Reproduce every line below in its original order, keeping each character and its spacing unchanged.

*** Block opens ***

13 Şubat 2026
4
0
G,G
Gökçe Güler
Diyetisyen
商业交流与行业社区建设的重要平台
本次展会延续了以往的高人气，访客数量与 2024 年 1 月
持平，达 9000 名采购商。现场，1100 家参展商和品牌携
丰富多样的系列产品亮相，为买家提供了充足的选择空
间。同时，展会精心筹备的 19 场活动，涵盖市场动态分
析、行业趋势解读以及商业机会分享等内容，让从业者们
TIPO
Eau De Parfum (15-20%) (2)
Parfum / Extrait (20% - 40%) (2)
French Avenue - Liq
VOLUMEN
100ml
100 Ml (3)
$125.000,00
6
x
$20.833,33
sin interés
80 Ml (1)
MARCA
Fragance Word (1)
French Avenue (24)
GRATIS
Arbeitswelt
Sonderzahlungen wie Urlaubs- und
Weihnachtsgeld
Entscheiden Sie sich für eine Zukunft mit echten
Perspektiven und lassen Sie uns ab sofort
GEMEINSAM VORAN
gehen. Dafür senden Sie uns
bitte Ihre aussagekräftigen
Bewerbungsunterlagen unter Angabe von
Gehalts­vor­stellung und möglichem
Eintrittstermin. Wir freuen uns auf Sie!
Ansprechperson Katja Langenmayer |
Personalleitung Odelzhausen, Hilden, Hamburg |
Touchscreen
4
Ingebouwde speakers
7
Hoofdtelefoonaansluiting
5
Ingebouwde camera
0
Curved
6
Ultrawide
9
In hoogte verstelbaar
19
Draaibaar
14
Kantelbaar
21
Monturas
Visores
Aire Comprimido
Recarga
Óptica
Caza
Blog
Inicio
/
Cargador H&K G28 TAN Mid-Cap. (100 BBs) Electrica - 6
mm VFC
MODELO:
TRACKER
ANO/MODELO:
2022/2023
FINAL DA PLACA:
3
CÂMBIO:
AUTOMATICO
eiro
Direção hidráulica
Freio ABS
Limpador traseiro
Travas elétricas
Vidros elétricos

*** Block closes ***

### Solution
13 Şubat 2026
4
0
G,G
Gökçe Güler
Diyetisyen
商业交流与行业社区建设的重要平台
本次展会延续了以往的高人气，访客数量与 2024 年 1 月
持平，达 9000 名采购商。现场，1100 家参展商和品牌携
丰富多样的系列产品亮相，为买家提供了充足的选择空
间。同时，展会精心筹备的 19 场活动，涵盖市场动态分
析、行业趋势解读以及商业机会分享等内容，让从业者们
TIPO
Eau De Parfum (15-20%) (2)
Parfum / Extrait (20% - 40%) (2)
French Avenue - Liq
VOLUMEN
100ml
100 Ml (3)
$125.000,00
6
x
$20.833,33
sin interés
80 Ml (1)
MARCA
Fragance Word (1)
French Avenue (24)
GRATIS
Arbeitswelt
Sonderzahlungen wie Urlaubs- und
Weihnachtsgeld
Entscheiden Sie sich für eine Zukunft mit echten
Perspektiven und lassen Sie uns ab sofort
GEMEINSAM VORAN
gehen. Dafür senden Sie uns
bitte Ihre aussagekräftigen
Bewerbungsunterlagen unter Angabe von
Gehalts­vor­stellung und möglichem
Eintrittstermin. Wir freuen uns auf Sie!
Ansprechperson Katja Langenmayer |
Personalleitung Odelzhausen, Hilden, Hamburg |
Touchscreen
4
Ingebouwde speakers
7
Hoofdtelefoonaansluiting
5
Ingebouwde camera
0
Curved
6
Ultrawide
9
In hoogte verstelbaar
19
Draaibaar
14
Kantelbaar
21
Monturas
Visores
Aire Comprimido
Recarga
Óptica
Caza
Blog
Inicio
/
Cargador H&K G28 TAN Mid-Cap. (100 BBs) Electrica - 6
mm VFC
MODELO:
TRACKER
ANO/MODELO:
2022/2023
FINAL DA PLACA:
3
CÂMBIO:
AUTOMATICO
eiro
Direção hidráulica
Freio ABS
Limpador traseiro
Travas elétricas
Vidros elétricos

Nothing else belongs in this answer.